Purpose: Deficient angiogenesis in the early stage of islets transplantation is one of the main obstacles to its clinical application. Several studies have confirmed that co-transplantation of bone marrow mesenchymal stem cells (BMSCs) and islets can improve the angiogenesis in early transplanted islets, but the mechanism remaining further characterized. Islet-1 (Isl1) is a (LIM)-homeodomain transcription factor important for pancreatic islet cells development, maturation, and function.Importantly Isl1 can enhance the release of vascular endothelial growth factor-a (VEGF-A) in human umbilical vein endothelial cells and plays a vital role in angiogenesis. The aim of this study was to investigate whether upregulation of Isl1expression in islets co-cultured with BMSCs improved the poor angiogenesis in the early stage of islets transplantation.

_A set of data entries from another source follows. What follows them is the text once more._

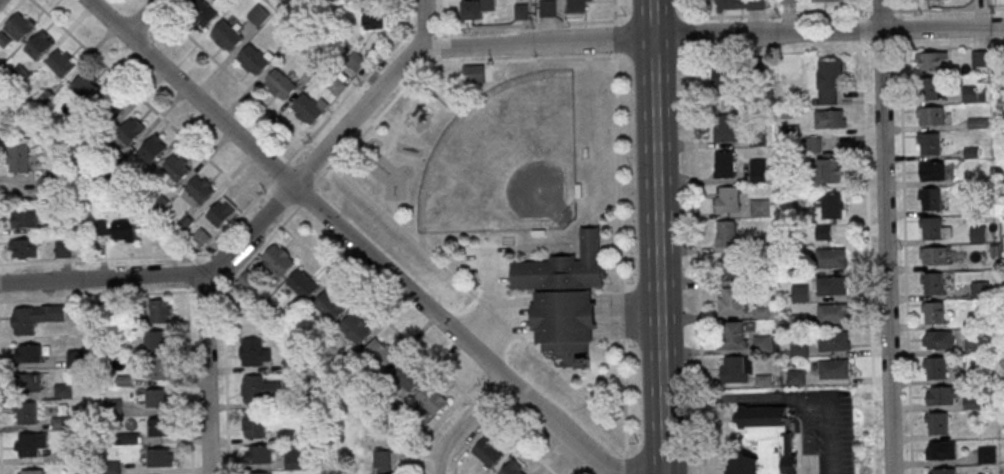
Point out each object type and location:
building: (789, 0)
building: (826, 0)
building: (739, 4)
building: (575, 5)
building: (546, 7)
building: (475, 8)
road: (690, 11)
building: (200, 12)
road: (612, 12)
road: (847, 12)
building: (258, 15)
road: (141, 17)
building: (375, 17)
road: (423, 25)
building: (19, 26)
road: (494, 27)
building: (225, 36)
road: (691, 36)
road: (614, 39)
building: (39, 45)
road: (453, 48)
building: (254, 58)
building: (978, 58)
building: (356, 61)
building: (930, 61)
building: (60, 62)
road: (481, 62)
road: (226, 72)
building: (474, 77)
building: (828, 81)
building: (723, 82)
building: (279, 84)
building: (337, 86)
building: (85, 87)
building: (931, 88)
building: (973, 94)
building: (110, 108)
building: (309, 109)
building: (929, 116)
building: (829, 119)
building: (726, 128)
building: (130, 130)
building: (929, 144)
building: (812, 145)
building: (152, 148)
building: (18, 158)
park: (505, 163)
building: (724, 164)
building: (176, 167)
road: (332, 168)
building: (758, 171)
building: (828, 171)
building: (934, 172)
building: (48, 186)
building: (197, 190)
building: (930, 199)
building: (727, 200)
park: (514, 203)
building: (832, 205)
building: (759, 207)
building: (221, 212)
building: (24, 218)
building: (103, 226)
building: (933, 229)
building: (123, 230)
building: (822, 232)
building: (726, 234)
building: (978, 234)
road: (657, 237)
road: (884, 237)
building: (200, 238)
road: (904, 242)
building: (22, 248)
building: (63, 248)
road: (367, 254)
building: (934, 256)
road: (138, 258)
building: (830, 258)
building: (277, 260)
road: (697, 262)
road: (620, 263)
parking lot: (488, 265)
building: (731, 267)
building: (247, 282)
building: (302, 284)
building: (933, 284)
building: (831, 286)
building: (980, 289)
building: (565, 301)
building: (731, 301)
building: (330, 305)
building: (160, 311)
building: (933, 313)
building: (833, 314)
building: (34, 317)
building: (355, 329)
building: (735, 335)
building: (157, 340)
building: (938, 340)
building: (834, 341)
building: (799, 349)
building: (27, 353)
building: (253, 353)
building: (380, 353)
building: (160, 368)
building: (935, 368)
building: (736, 369)
building: (834, 369)
road: (205, 373)
building: (405, 376)
building: (796, 377)
building: (29, 382)
building: (259, 389)
building: (943, 395)
building: (158, 397)
road: (742, 398)
building: (431, 399)
building: (972, 403)
building: (25, 413)
road: (465, 423)
building: (253, 424)
building: (936, 424)
building: (159, 427)
road: (831, 432)
building: (766, 442)
building: (29, 444)
building: (941, 450)
building: (487, 452)
building: (257, 454)
building: (987, 454)
building: (159, 457)
building: (292, 457)
building: (380, 459)
building: (514, 468)
building: (942, 471)
building: (30, 472)
building: (258, 473)
building: (388, 473)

Methods: Primary islet cells isolated from Lewis rats and rat β cell line (INS-1) were cultured with or without BMSCs for 48 hours respectively, and then the islets function was detected by  glucose-stimulated insulin secretion (GSIS). Viability of islets was measured using fluorescein diacetate and PI staining. The apoptosis assay of islets was performed by cytometry. Quantitative RT-PCR, immunoblot and immunofluorescence were enrolled to examine the mRNA and protein expression of Isl1 and VEGF-A of primary islet cells or INS-1 in co-culture and culture groups.Besides, we used lentiviral vector, GV358-Isl1, to increase Isl1 in INS-1 and corroborated the increase of Isl1,activator of the nuclear factor-kappa B (NF-κB) and VEGF protein levels by immunoblot analysis.
Results: Co-culture of rat islet cells with BMSCs can improve rat survival rate and maintain glucose-induced insulin secretion. Though BMSCs cannot improve the loss of intraislet endothelial cells in early islet cells, it can reduce the early apoptosis rate of islet cells.Importantly, co-culture with BMSCs provoked both the mRNA and protein expressions of Isl1 and induced the expression of VEGF-A in islet cells.Our further study found that Isl1 overexpression of INS-1 greatly enhanced expression of NF-κB p65 and VEGF-A. 
Conclusion: Co-culture with BMSCs could induce the expression of ISL1 in islets, which promote angiogenesis by NF-κB pathways and ultimately ameliorate ischemia and hypoxia to improve the graft's activity and survival rate.